Quien es médico difícilmente verá que los límites de su técnica están junto a los linderos de la fortuna; y si llega a ver tales considerará su deber para con la humanidad que esos linderos se pierdan después de las debidas batallas por conquistar a esa dama escurridiza y caprichosa, que impide que las cosas salgan tal y como la razón lo ordena.

Considerando estas cosas, no es de extrañar que aquellos que pretendan ver en el cuerpo político a un cuerpo enfermo necesitado de la mejor de las medicinas se vean a sí mismos como médicos, capaces de curar cualquiera de las enfermedades que amenazan la supervivencia de su paciente, y que emprendan las batallas más difíciles con tal de dominar a la fortuna, la cual ha de ser desterrada del Estado con tal de éste llegue a las condiciones óptimas de salud.

Un buen médico según nuestra visión moderna de las cosas, no es aquel que suministra remedios para soportar los males que aquejan el cuerpo, pues el soportar no es lo mismo que curar, y la salud es necesaria cuando se pretende hacer mucho en la vida, como progresar en la búsqueda de placeres perfectos, es decir, aquellos que no traigan daño consigo.

Si tomamos en cuenta que aquel que se considera buen médico siempre sabe qué recomendar para mantener o recuperar la salud del cuerpo, no es de extrañar que veamos entre médicos y técnicos discursos enfocados a decir qué es lo que debe hacer el Estado para vivir bien, sin que ello exija que se diga con detalle en qué consiste vivir bien, pues parece que todos los que escuchan a los doctores están de acuerdo, sin necesidad de hacer exploraciones al respecto.

Escuchando la conversación de un médico y la de aquel que pretende curar un Estado es muy fácil notar que ninguno de los dos acepta la presencia de la fortuna en lo que hace o en lo que recomienda que se haga, más bien al contrario ambos ven que sus recomendaciones tienen como fundamento lo racional y el funcionamiento mecánico de aquello que pretenden curar, lo que destierra y aleja lo más posible a la fortuna. Quien deja de ser una juguetona diosa y pasa a ser una esclava conquistada y sometida por la fuerza de la razón.

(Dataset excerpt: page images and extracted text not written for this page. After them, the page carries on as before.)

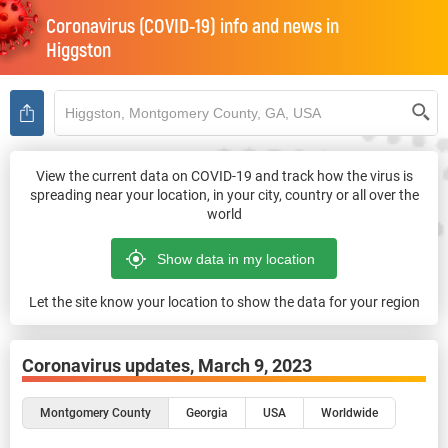
Coronavirus (COVID-19) info and news in
Higgston
View the current data on COVID-19 and track how the virus is
spreading near your location, in your city, country or all over the
world
Let the site know your location to show the data for your region
Coronavirus updates,
March 9, 2023
Montgomery County
Georgia
USA
Worldwide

Pero, no sólo la conversación del médico y del doctor delata su confianza en la razón, a veces también sus actos, en especial cuando estos conducen al fracaso aquello que pretenden realizar, siempre se presentan excepciones a la regla, y hay pacientes que mueren aún a pesar de los esfuerzos de los médicos por controlar todo lo que en sus cuerpos pasa, de igual manera los doctos fallan en sus recomendaciones, y lo que se supone sería un estado feliz se convierte con facilidad en un estado totalitario, que ordena la felicidad que no se ve en el rostro de los ciudadanos.

El médico falla y doctor también, y ambos lo hacen debido a que se presenta nuevamente la desterrada, cuando menos se le espera, como siempre ha sido, y nuevamente juega y deja ver que parte de su juego era la confianza que había otorgado al médico y al doctor en ellos mismos, pues por esa misma confianza ambos olvidan fácilmente que lo que hacen se encuentra en constante contacto con la buena suerte.

La suerte se desquita, y lo hace llevándose consigo la vida del paciente, o bien ayudando a que éste recupere su salud en la medida en que pierde al médico y al doctor que la arriesgaron en aras de una razón, que irracionalmente olvidó su sitio en el mundo

Caro pagan el médico y el doctor cuando olvidan que el hipo se cura con un incontrolable estornudo.